And for the Roman Church he always retained the same double attitude he had for Chesterton. He could say of both what Robert Browning said about the Catholic Church in his poem Christmas Eve:
I see the error; but above
The scope of error, see the love.
It is a feeling I cannot share. Where Peter finds an inner core of truth, I find only superstition. H. G. Wells, in Mr. Blettsworthy on Rampole Island, hit on the perfect metaphor. The Roman Church is like a prehistoric megatherium, a grotesque, gigantic sloth that somehow managed to survive extinction. It crawls clumsily around the world, getting in everybody's way, refusing to die.
Homer Wilson, in Martin Gardner's The Flight of Peter Fromm, Prometheus (Amherst, NY: 1994), pp. 82-83. I've said before that Martin Gardner's novel of ideas is underappreciated, and have no difficulty saying it again: it really should be more widely read. Part of it is that the psychology of the characters is done very well; the narrator of the book, the same Homer Wilson, who says the above, is simultaneously perceptive and flawed, and although Gardner, as far as I am aware, had very little use for the Catholic Church, his attitude to Chesterton was very much closer to Peter's double attitude than Homer's dismissal. Gardner likely expects us to learn something about the limits of the character from the fact that he treats megatherium as automatically an insult on the basis of Wells's work, just as he expects us to learn something from Homer's excessive devotion to Freudian explanations.

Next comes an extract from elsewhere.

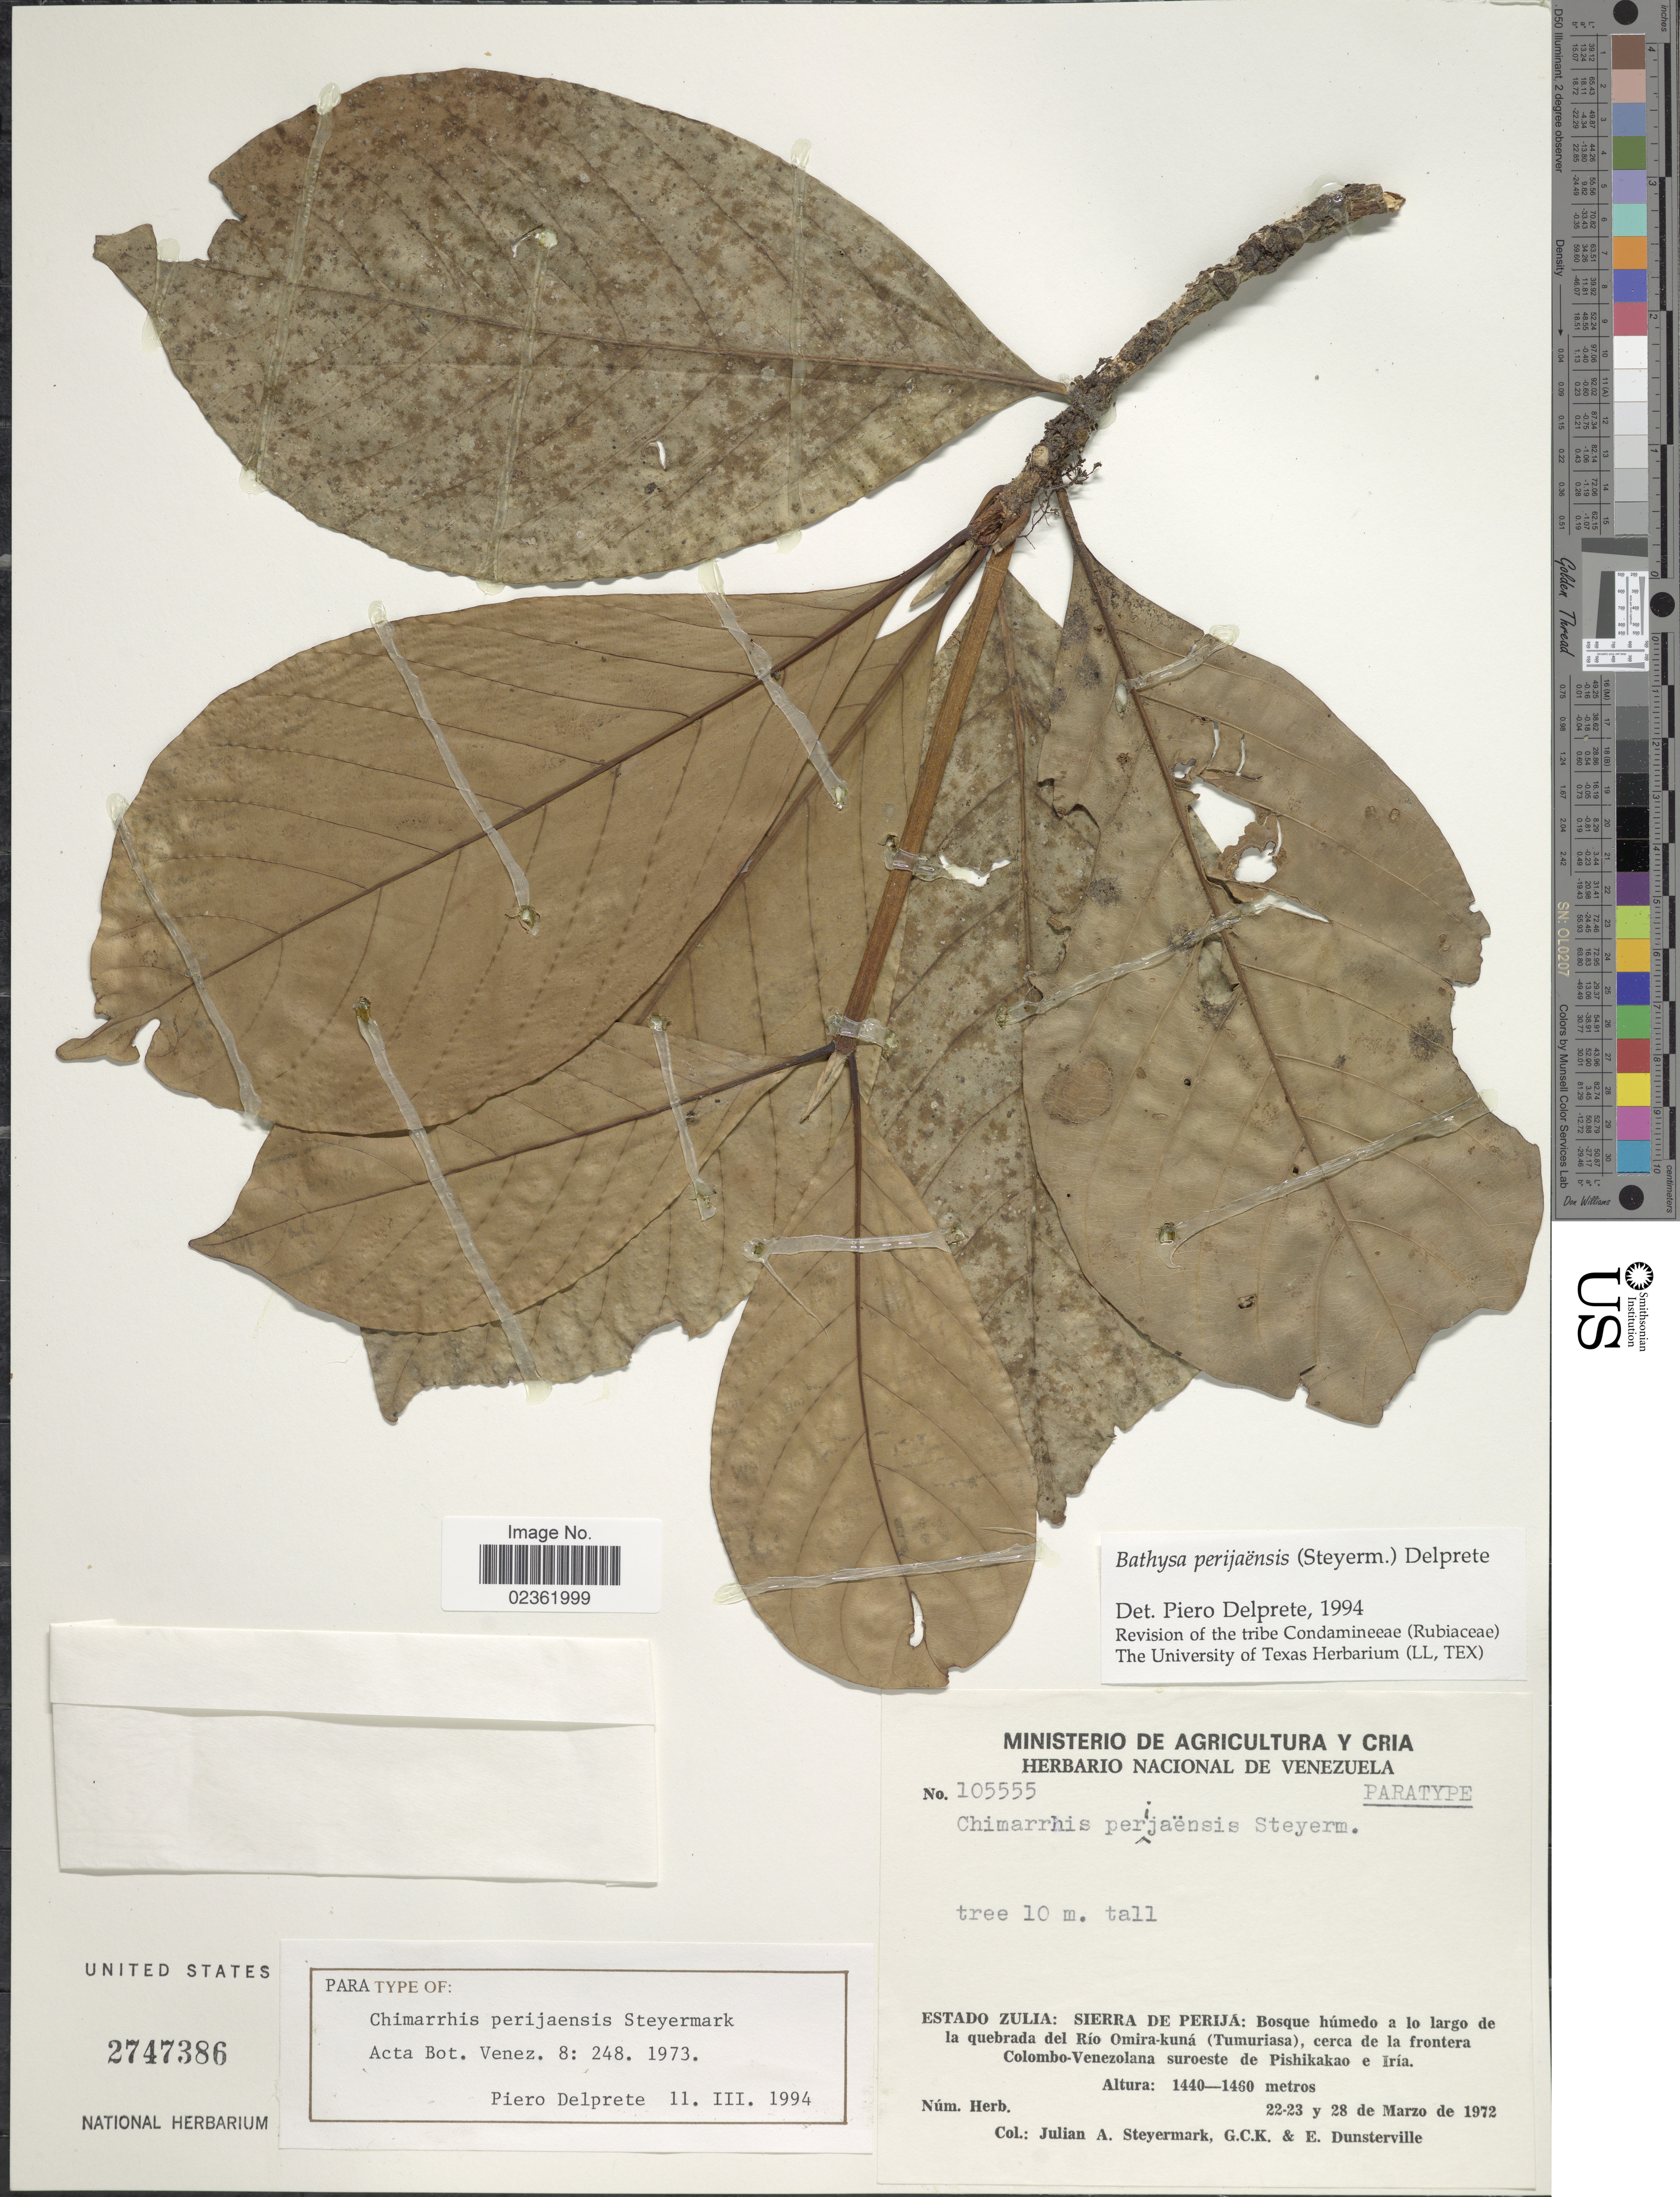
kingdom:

The reference to Mr Blettsworthy on Rampole Island is interesting, and perhaps also suggests something, although I haven't really thought it through and would hesitate to do so without having the book in hand to compare. It's one of H. G. Wells's later (1928), and therefore less known, works, and is fairly difficult to find. The protagonist ends up on an island of cannibals and tries to teach them a rational and progressive view of the world; there are megatheria, too, of course. It's a dystopic allegory about civilization itself (Wells himself called it a caricature of the whole human world), and is often treated as being in the same general class of stories as the more popular The Island of Doctor Moreau, which has a certain amount of plausibility, although it seems to me that it requires some fairly generous principles of classification. There's a certain sort of ambiguity to the lesson, though, in that it turns out both that the protagonist is subject to psychotic delusional episodes and that Europe in the Great War is subject to real horrors quite as bad as delusional ones. There's a lot of subtle (and sometimes not-so-subtle) religious imagery in the book, but this is true of much of Wells's science fiction, and it is often difficult to pin down exactly what its function is in any given case. In any case, the megatheria of Rampole Island are in the story symbols of what all institutions everywhere always eventually become if they do not die: ominously slow-moving, fantastically long-lasting, oblivious to most of the world, infested with parasites, the objects of strange devotions and taboos.